Dernière mise à jour : 3 oct.

Lorsqu’un film se repose presque exclusivement sur sa maîtrise technique du montage, plusieurs choses sont à réfléchir. Il s’agit d’une part de savoir bien choisir les images qui vont illustrer un propos et aussi comment les mettre en relation entre elles pour lui donner forme, lui donner une consistance. Soundtrack to a Coup d’État est l’un de ces documentaires ambitieux ayant fait le choix de se construire uniquement sur la base d’images, vidéos et sons d’archives pour établir un discours politique sur la (dé)colonisation.

Trois personnes à l'arrière d'une voiture : deux hommes et au milieu une femme. La femme porte des lunettes de soleil. Tous regardent vers la caméra.

Le grand avantage de ce style de film, « à montage », c’est qu’il permet de mettre en perspective toutes les images qu’il choisit de montrer. Il prend de la distance pour pouvoir savoir quelle dynamique leur accorder et surtout comment les manipuler pour leur donner une matérialité propre. Soundtrack to a Coup d’État choisit de mettre en rapport des images politiques avec des musiques de jazz, et cela va conduire toute la mise en forme esthétique de l’œuvre. Le montage possède véritablement une dynamique d’avancée, dans la mesure où le rythme de succession des images embrasse tout un style de composition inspiré du jazz et porte le tout vers une dimension auto-réflexive. Il me semble qu’en choisissant d’embrasser une rythmique proche de la musique de ces années-là, Grimonprez procède en effet à une critique du rôle du jazz dans la mondialisation. En recréant une ambiance rythmique, Soundtrack to a Coup d’État parvient ainsi à structurer tout un discours politique fascinant et important.


Car oui, en plus d’être une réflexion et un essai sur la rythmique du montage, il prend le parti de construire toute sa forme autour d’un contexte politique tendu : celui de la décolonisation, notamment des pays d’Afrique. Pour cela, il prend un cas particulier et le décortique, l’analyse et le remet au goût du jour : celui de l’influence impérialiste belge et américaine (pour être davantage précis : occidentale) qui va conduire à l’assassinat de Patrice Lumumba au Congo. Le film va alors profiter du montage réfléchi entre images et sons pour considérer l’influence historique de la musique sur des prises de décision politique, et vice et versa. Sa forme générale entoure alors ce contexte politique, ce qui crée un lien entre eux deux, invitant le spectateur à méditer sur les rapports entre art et politique, sur l’image médiatique des artistes dans un monde sur-médiatique et de leur importance politique dans le tissu social de nos civilisations. Le rythme très travaillé du film fait que la durée conséquente (il dure environ deux heures et demie) ne se ressent pas, puisque sa structure est réfléchie justement pour rendre l’activité intellectuelle stimulante.

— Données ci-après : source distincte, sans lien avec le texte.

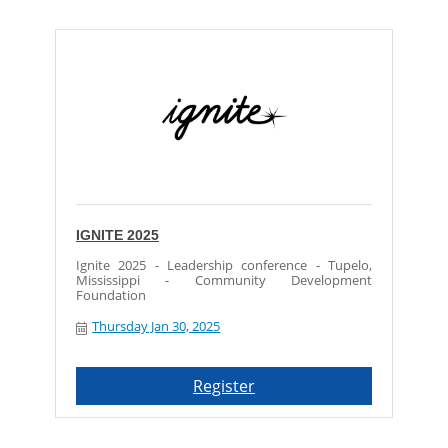
IGNITE 2025
Ignite 2025 - Leadership conference - Tupelo,
Mississippi - Community Development
Foundation
Thursday Jan 30, 2025
Register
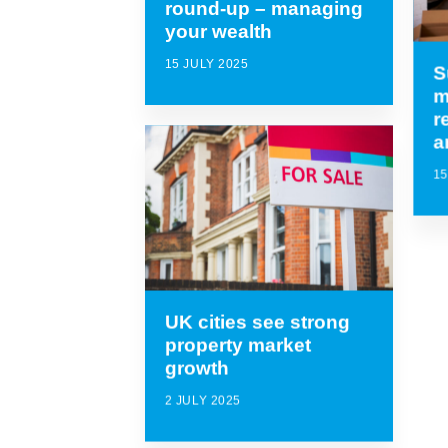
round-up – managing
your wealth
15 JULY 2025
S
m
r
a
15
UK cities see strong
property market
growth
2 JULY 2025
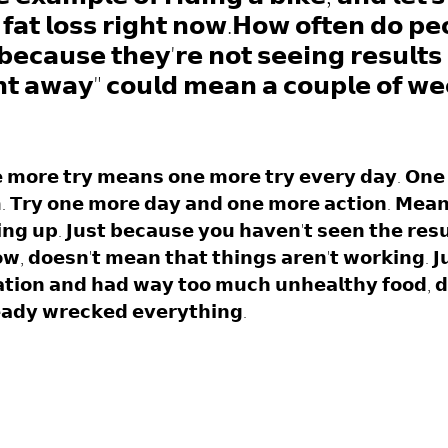
𝗳𝗮𝘁 𝗹𝗼𝘀𝘀 𝗿𝗶𝗴𝗵𝘁 𝗻𝗼𝘄.𝗛𝗼𝘄 𝗼𝗳𝘁𝗲𝗻 𝗱𝗼 𝗽𝗲
𝗯𝗲𝗰𝗮𝘂𝘀𝗲 𝘁𝗵𝗲𝘆'𝗿𝗲 𝗻𝗼𝘁 𝘀𝗲𝗲𝗶𝗻𝗴 𝗿𝗲𝘀𝘂𝗹𝘁𝘀 
𝘁 𝗮𝘄𝗮𝘆" 𝗰𝗼𝘂𝗹𝗱 𝗺𝗲𝗮𝗻 𝗮 𝗰𝗼𝘂𝗽𝗹𝗲 𝗼𝗳 𝘄𝗲
 𝗺𝗼𝗿𝗲 𝘁𝗿𝘆 𝗺𝗲𝗮𝗻𝘀 𝗼𝗻𝗲 𝗺𝗼𝗿𝗲 𝘁𝗿𝘆 𝗲𝘃𝗲𝗿𝘆 𝗱𝗮𝘆. 𝗢𝗻𝗲 
. 𝗧𝗿𝘆 𝗼𝗻𝗲 𝗺𝗼𝗿𝗲 𝗱𝗮𝘆 𝗮𝗻𝗱 𝗼𝗻𝗲 𝗺𝗼𝗿𝗲 𝗮𝗰𝘁𝗶𝗼𝗻. 𝗠𝗲𝗮𝗻
𝘃𝗶𝗻𝗴 𝘂𝗽. 𝗝𝘂𝘀𝘁 𝗯𝗲𝗰𝗮𝘂𝘀𝗲 𝘆𝗼𝘂 𝗵𝗮𝘃𝗲𝗻'𝘁 𝘀𝗲𝗲𝗻 𝘁𝗵𝗲 𝗿𝗲𝘀
𝗼𝘄, 𝗱𝗼𝗲𝘀𝗻'𝘁 𝗺𝗲𝗮𝗻 𝘁𝗵𝗮𝘁 𝘁𝗵𝗶𝗻𝗴𝘀 𝗮𝗿𝗲𝗻'𝘁 𝘄𝗼𝗿𝗸𝗶𝗻𝗴. 𝗝
𝘁𝗶𝗼𝗻 𝗮𝗻𝗱 𝗵𝗮𝗱 𝘄𝗮𝘆 𝘁𝗼𝗼 𝗺𝘂𝗰𝗵 𝘂𝗻𝗵𝗲𝗮𝗹𝘁𝗵𝘆 𝗳𝗼𝗼𝗱, 𝗱
𝗮𝗱𝘆 𝘄𝗿𝗲𝗰𝗸𝗲𝗱 𝗲𝘃𝗲𝗿𝘆𝘁𝗵𝗶𝗻𝗴. 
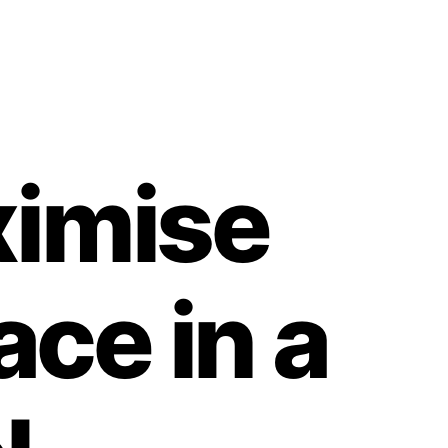
ximise
ce in a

Il est donc important de prendre le temps de se déplacer pour aller voir Soundtrack to a Coup d’État car il mobilise des concepts de montage intéressants autour d’une problématique politique primordiale, surtout au vu de nos contextes actuels. C’est aussi un très bon rappel que l’Histoire s’écoule non seulement de manière logique, mais aussi, et surtout, fragmentaire. Il est donc important de prendre des cas particuliers, de les analyser sous la lumière d’une thèse, d’une idée directrice, pour pouvoir la réfléchir et aboutir à une avancée vers une pensée globale et cohérente autour, dans notre cas précis, de la décolonisation et des luttes politiques.